Parents are encouraging this support too. More than two-thirds of American parents believe children should be introduced to wellness and mental health awareness in primary or middle school, according to a new Global Learner Survey from Pearson. Since early intervention is key to helping young people manage their mental health, these changes are positive developments.

In addition, more and more people in the public eye are sharing their personal mental health experiences as well, which can help inspire young people to open up and seek out the help they need.

“Many celebrities and influencers have come forward with their mental health stories, which can normalize the conversation, and is helpful for younger generations to understand that they are not alone,” says Champion.
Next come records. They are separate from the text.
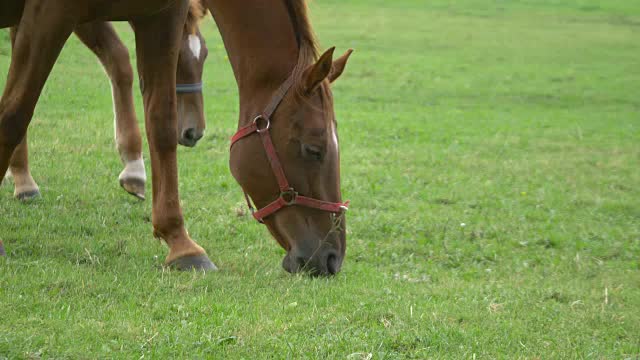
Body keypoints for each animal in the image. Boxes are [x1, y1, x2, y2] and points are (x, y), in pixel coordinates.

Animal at [0, 0, 350, 276]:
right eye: (313, 148)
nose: (332, 258)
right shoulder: (52, 13)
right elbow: (15, 113)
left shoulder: (162, 16)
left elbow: (162, 124)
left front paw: (182, 245)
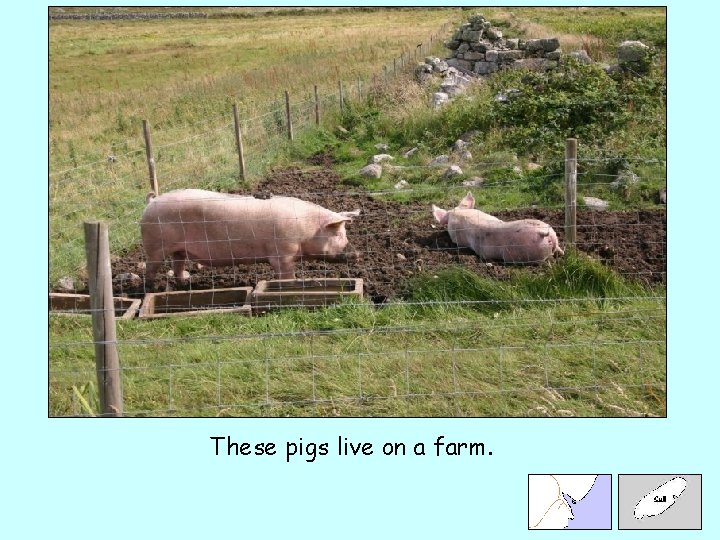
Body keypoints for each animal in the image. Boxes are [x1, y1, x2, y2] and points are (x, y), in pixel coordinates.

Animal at [141, 189, 360, 286]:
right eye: (338, 233)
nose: (357, 254)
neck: (306, 228)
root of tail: (151, 202)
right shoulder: (283, 253)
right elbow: (286, 274)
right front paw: (290, 286)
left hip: (178, 248)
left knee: (177, 264)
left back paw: (186, 283)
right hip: (155, 246)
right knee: (151, 268)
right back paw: (154, 288)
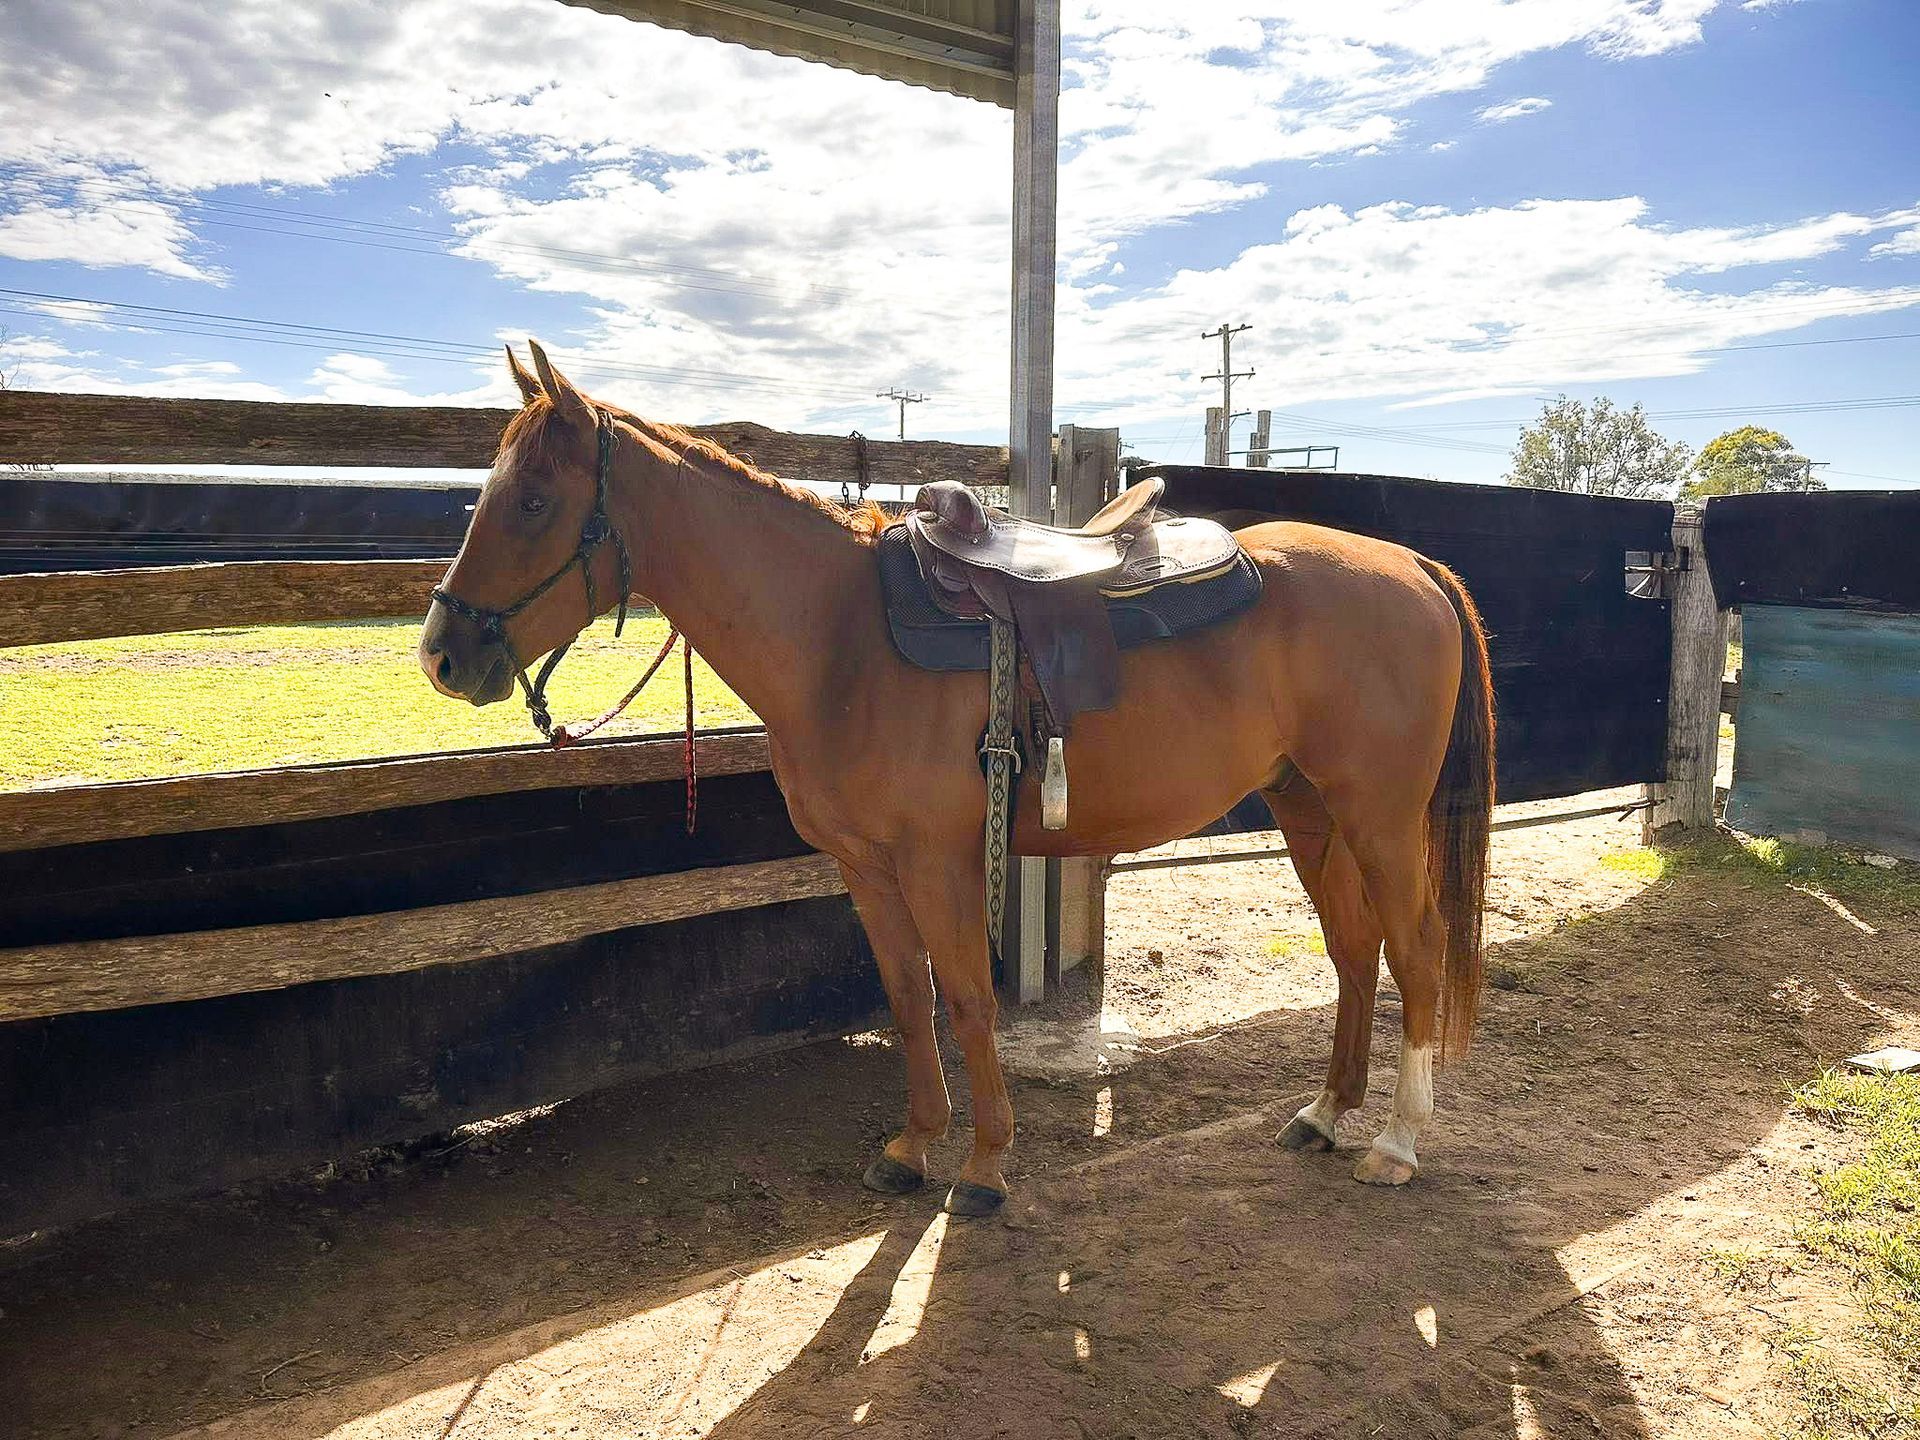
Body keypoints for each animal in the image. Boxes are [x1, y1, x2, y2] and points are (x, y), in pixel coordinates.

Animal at [419, 341, 1496, 1217]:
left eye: (532, 500)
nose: (440, 655)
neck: (839, 639)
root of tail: (1414, 564)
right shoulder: (864, 866)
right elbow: (907, 996)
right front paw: (915, 1147)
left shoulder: (940, 862)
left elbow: (971, 997)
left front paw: (984, 1167)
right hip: (1307, 808)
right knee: (1355, 949)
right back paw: (1324, 1114)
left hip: (1380, 818)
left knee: (1415, 951)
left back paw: (1397, 1143)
That’s one reason Connections Academy is hosting a series of virtual Emotional Fitness talks with Olympic athletes who are alums of the virtual school during Mental Health Awareness Month. These talks are free, open to the public and include relatable topics such as success and failure, leadership, empowerment and authenticity. For instance, on May 18, Olympic women’s ice hockey player Lyndsey Fry will speak on finding your own style of confidence, and on May 25, Olympic figure skater Karen Chen will share advice for keeping calm under pressure.
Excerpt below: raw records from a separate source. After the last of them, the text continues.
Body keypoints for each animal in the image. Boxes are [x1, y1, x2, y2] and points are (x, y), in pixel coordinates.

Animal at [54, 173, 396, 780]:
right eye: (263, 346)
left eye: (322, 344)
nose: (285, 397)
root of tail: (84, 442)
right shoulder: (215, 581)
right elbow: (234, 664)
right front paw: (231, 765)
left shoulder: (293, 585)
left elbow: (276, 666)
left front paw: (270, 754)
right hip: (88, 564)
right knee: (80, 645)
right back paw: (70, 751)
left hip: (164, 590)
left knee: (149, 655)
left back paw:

Family support plays a huge role as well. While the pandemic has been challenging in and of itself, it has actually helped families identify mental health struggles as they’ve spent more time together.
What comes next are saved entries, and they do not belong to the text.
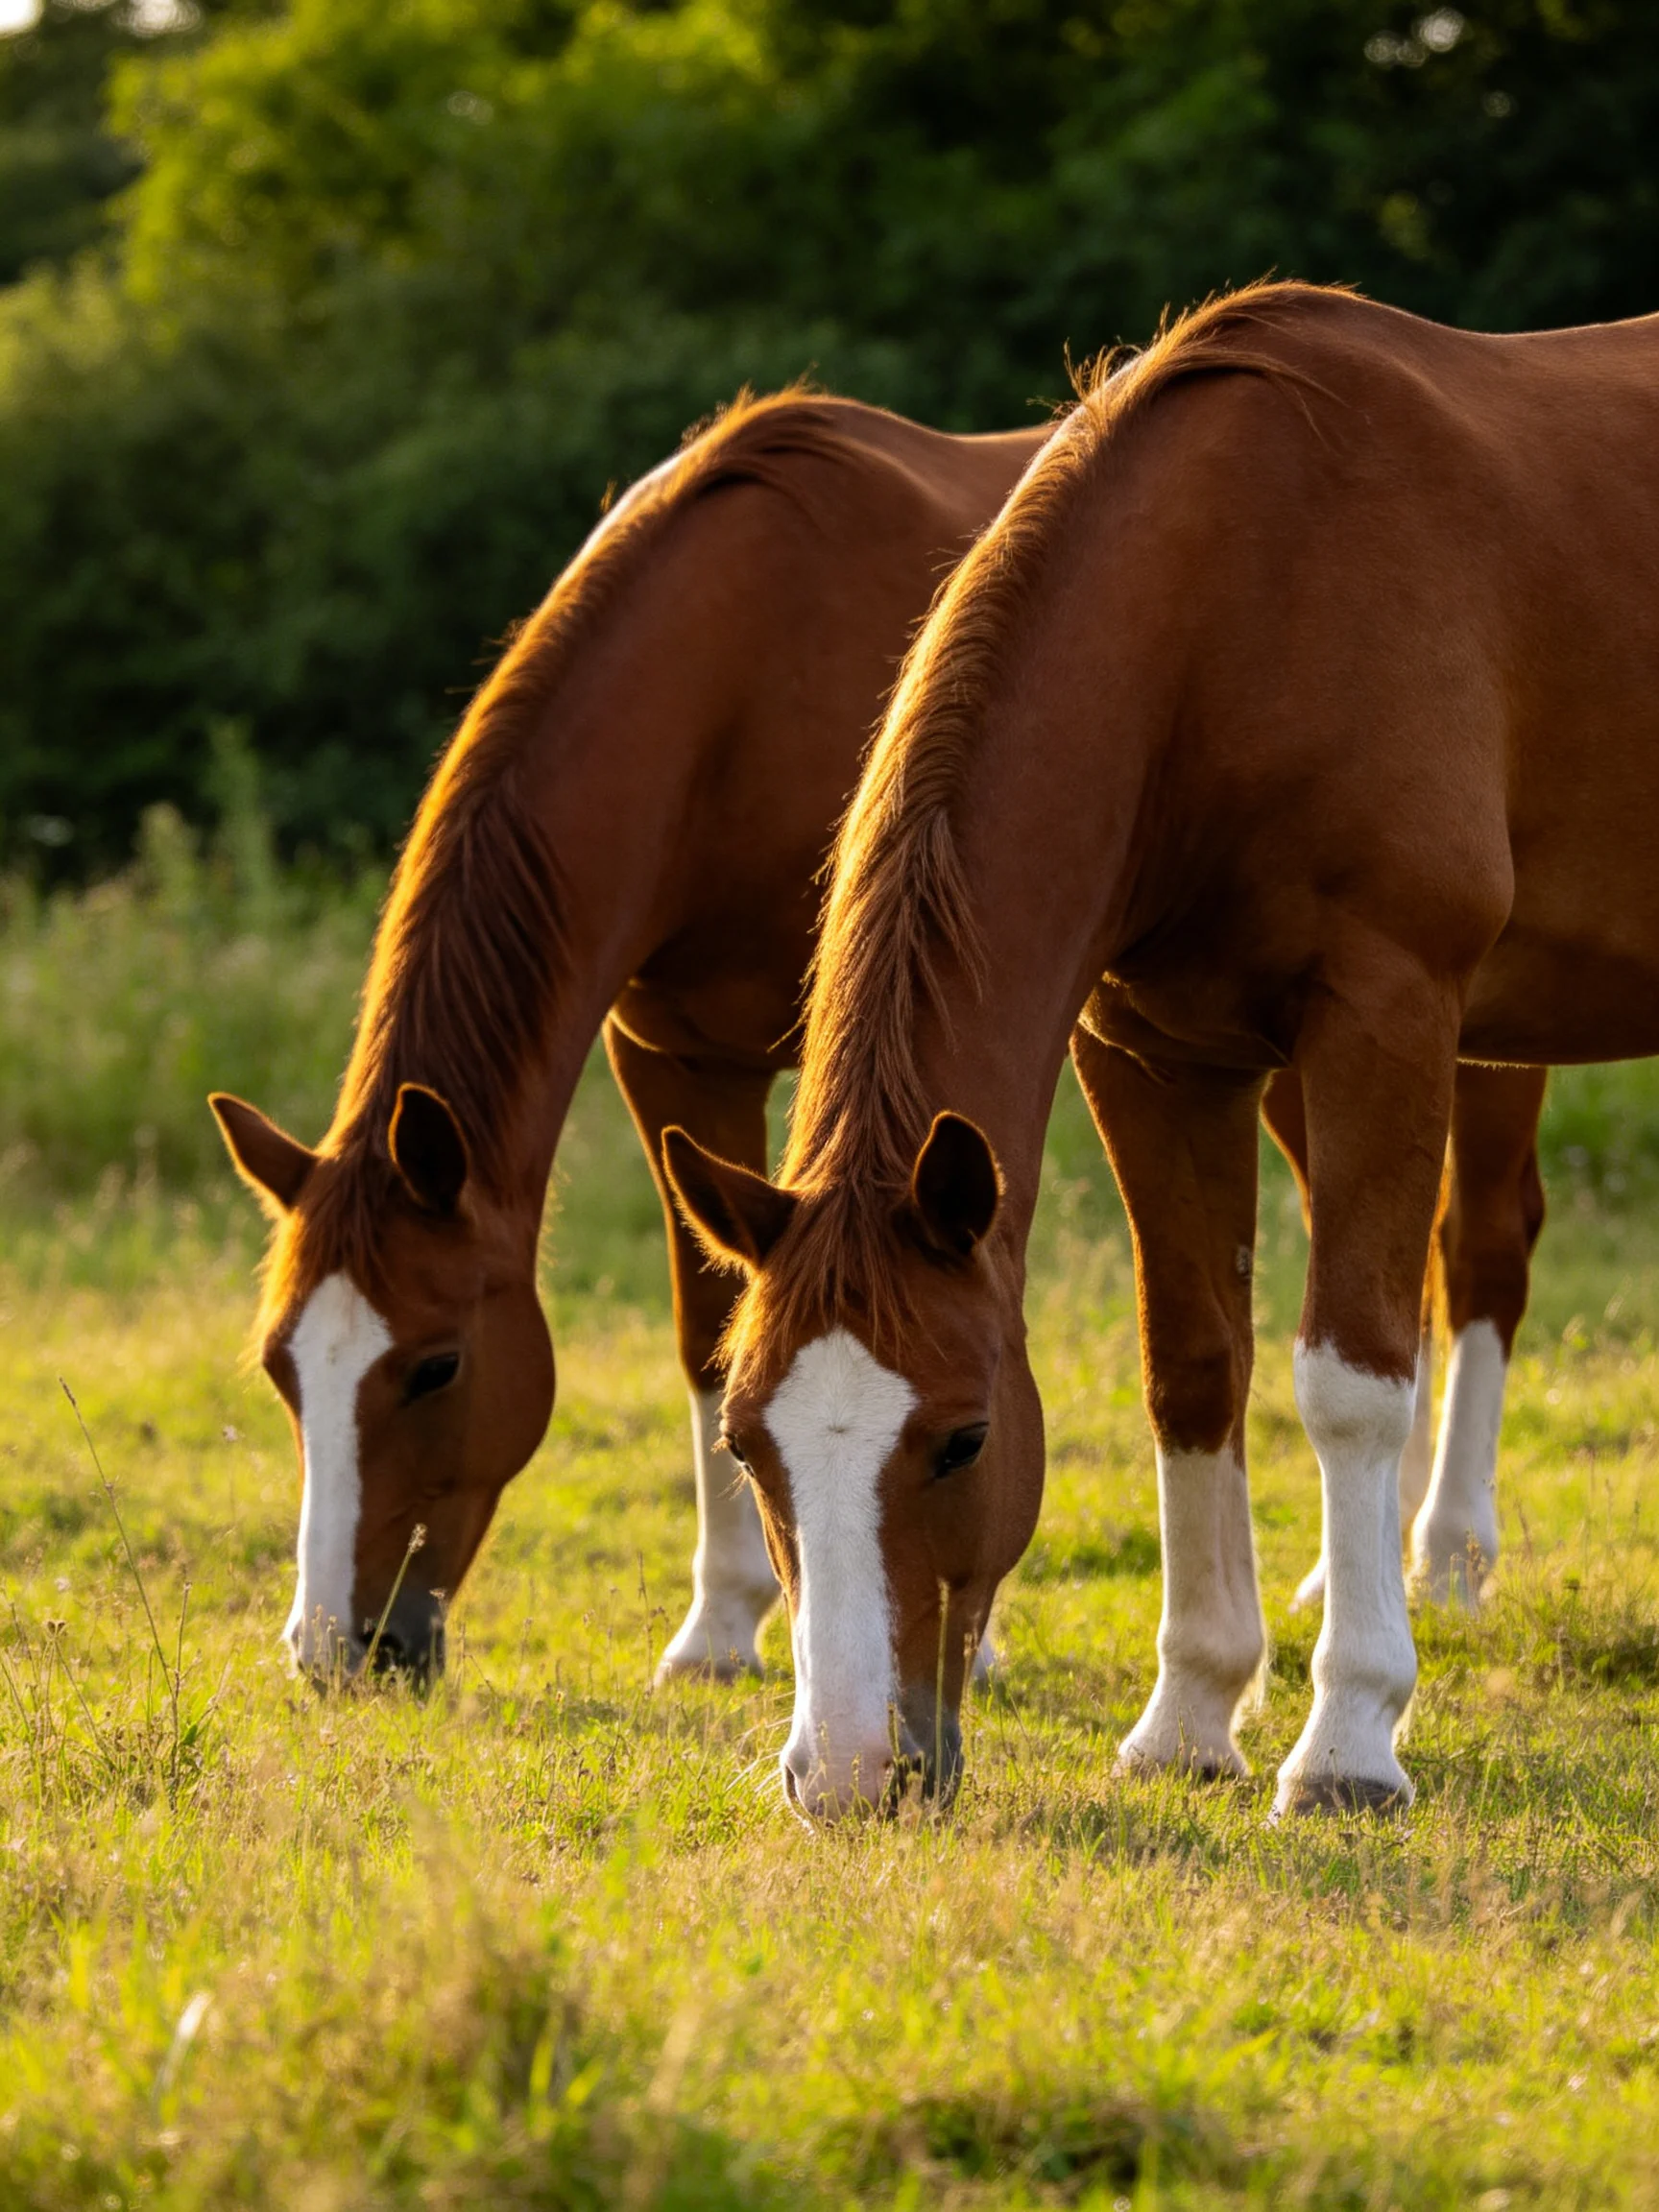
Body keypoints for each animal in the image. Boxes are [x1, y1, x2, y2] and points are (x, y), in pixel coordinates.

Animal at [210, 391, 1048, 1683]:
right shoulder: (672, 1059)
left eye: (438, 1366)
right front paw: (719, 1629)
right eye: (280, 1367)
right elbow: (712, 1337)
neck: (738, 684)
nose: (338, 1649)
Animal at [665, 279, 1647, 1819]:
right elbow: (1193, 1366)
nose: (852, 1774)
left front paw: (1348, 1738)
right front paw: (1191, 1713)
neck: (1241, 601)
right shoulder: (1151, 1052)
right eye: (746, 1440)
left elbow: (1350, 1381)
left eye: (965, 1438)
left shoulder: (1385, 1014)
“Parents gained greater insight into their child’s behavior and moods, how they interact with peers and teachers,” says Champion. “For many parents this was eye-opening and revealed the need to focus on mental health.”

It’s not always easy to tell if a teen is dealing with normal emotional ups and downs or if they need extra help, but there are some warning signs caregivers can watch for.

“Being attuned to your child’s mood, affect, school performance, and relationships with friends or significant others can help you gauge whether you are dealing with teenage normalcy or something bigger,” Champion says. Depending on a child’s age, parents should be looking for the following signs, which may be co-occurring:

  • Perpetual depressed mood
  • Rocky friend relationships
  • Spending a lot of time alone and refusing to participate in daily activities
  • Too much or not enough sleep
  • Not eating a regular diet
  • Intense fear or anxiety
  • Drug or alcohol use
  • Suicidal ideation (talking about being a burden or giving away possessions) or plans

“You know your child best. If you are unsure if your child is having a rough time or if there is something more serious going on, it is best to reach out to a counselor or doctor to be sure,” says Champion. “Always err on the side of caution.”

If it appears a student does need help, what next? Talking to a school counselor can be a good first step, since they are easily accessible and free to visit.

“Just getting students to talk about their struggles with a trusted adult is huge,” says Champion. “When I meet with students and/or their families, I work with them to help identify the issues they are facing. I listen and recommend next steps, such as referring families to mental health resources in their local areas.”

Just as parents would take their child to a doctor for a sprained ankle, they shouldn’t be afraid to ask for help if a child is struggling mentally or emotionally. Parents also need to realize that they may not be able to help them on their own, no matter how much love and support they have to offer.

“That is a hard concept to accept when parents can feel solely responsible for their child’s welfare and well-being,” says Champion. “The adage still stands—it takes a village to raise a child. Be sure you are surrounding yourself and your child with a great support system to help tackle life’s many challenges.”

That village can include everyone from close family to local community members to public figures. Helping young people learn to manage their mental health is a gift we can all contribute to, one that will serve them for a lifetime.